═════ SOURCE MATERIAL ═════
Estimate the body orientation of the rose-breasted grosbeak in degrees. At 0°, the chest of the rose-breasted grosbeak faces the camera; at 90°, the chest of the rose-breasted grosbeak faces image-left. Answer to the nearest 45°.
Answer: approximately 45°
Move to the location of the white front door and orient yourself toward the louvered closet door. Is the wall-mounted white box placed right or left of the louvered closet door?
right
═════
═════ SOURCE MATERIAL ═════
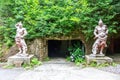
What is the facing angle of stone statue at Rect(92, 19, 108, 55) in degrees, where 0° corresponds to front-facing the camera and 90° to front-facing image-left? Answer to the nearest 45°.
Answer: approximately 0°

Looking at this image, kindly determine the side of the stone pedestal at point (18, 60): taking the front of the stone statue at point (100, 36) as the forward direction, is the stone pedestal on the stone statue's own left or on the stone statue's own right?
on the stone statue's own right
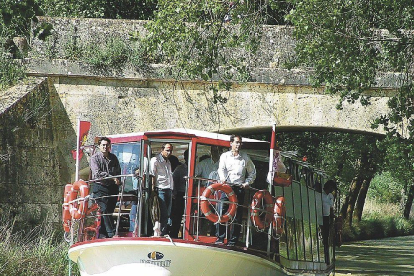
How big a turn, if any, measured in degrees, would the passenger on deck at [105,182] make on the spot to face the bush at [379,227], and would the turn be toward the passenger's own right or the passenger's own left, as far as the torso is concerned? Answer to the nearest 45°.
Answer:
═════
═════ SOURCE MATERIAL ═════
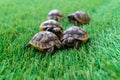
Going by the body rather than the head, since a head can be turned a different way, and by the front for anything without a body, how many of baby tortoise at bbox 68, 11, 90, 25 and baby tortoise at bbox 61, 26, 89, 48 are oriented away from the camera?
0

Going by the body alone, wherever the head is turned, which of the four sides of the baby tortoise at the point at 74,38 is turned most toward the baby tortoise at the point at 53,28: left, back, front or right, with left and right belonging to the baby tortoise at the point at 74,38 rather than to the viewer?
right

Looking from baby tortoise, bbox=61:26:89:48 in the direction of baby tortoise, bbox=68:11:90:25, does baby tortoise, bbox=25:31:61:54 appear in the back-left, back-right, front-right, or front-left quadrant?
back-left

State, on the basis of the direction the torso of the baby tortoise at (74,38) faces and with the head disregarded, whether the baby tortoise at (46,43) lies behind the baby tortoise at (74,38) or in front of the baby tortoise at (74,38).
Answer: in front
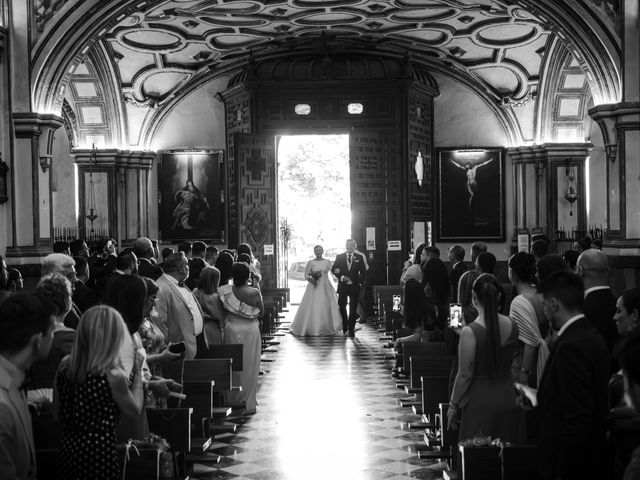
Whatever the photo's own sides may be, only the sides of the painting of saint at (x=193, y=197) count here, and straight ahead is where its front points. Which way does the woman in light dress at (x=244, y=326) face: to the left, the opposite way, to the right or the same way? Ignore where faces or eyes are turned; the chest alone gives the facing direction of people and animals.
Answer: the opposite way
═════
Convert the lines from the one containing "State, on the" through the one containing "Answer: the opposite way", both included, into a Markdown table with columns "No." and "Text". Skip blank lines, and leave the pictures out of the table.

| No. | Text |
|---|---|
| 1 | State, on the basis of the direction the torso of the baby tortoise at (74,38) faces and with the head disregarded, whether the baby tortoise at (46,43) lies behind the baby tortoise at (74,38) or in front of the baby tortoise at (74,38). |
| 2 | Answer: in front |
| 3 | Whatever the photo's own sides may be, only the sides of the painting of saint at (x=193, y=197) count here, and straight ahead is where its front points. Which way does the woman in light dress at (x=244, y=326) face: to the left, the opposite way, to the right or the same way? Ignore where faces or eyes are turned; the chest alone gives the facing direction of people and animals. |
| 4 | Answer: the opposite way |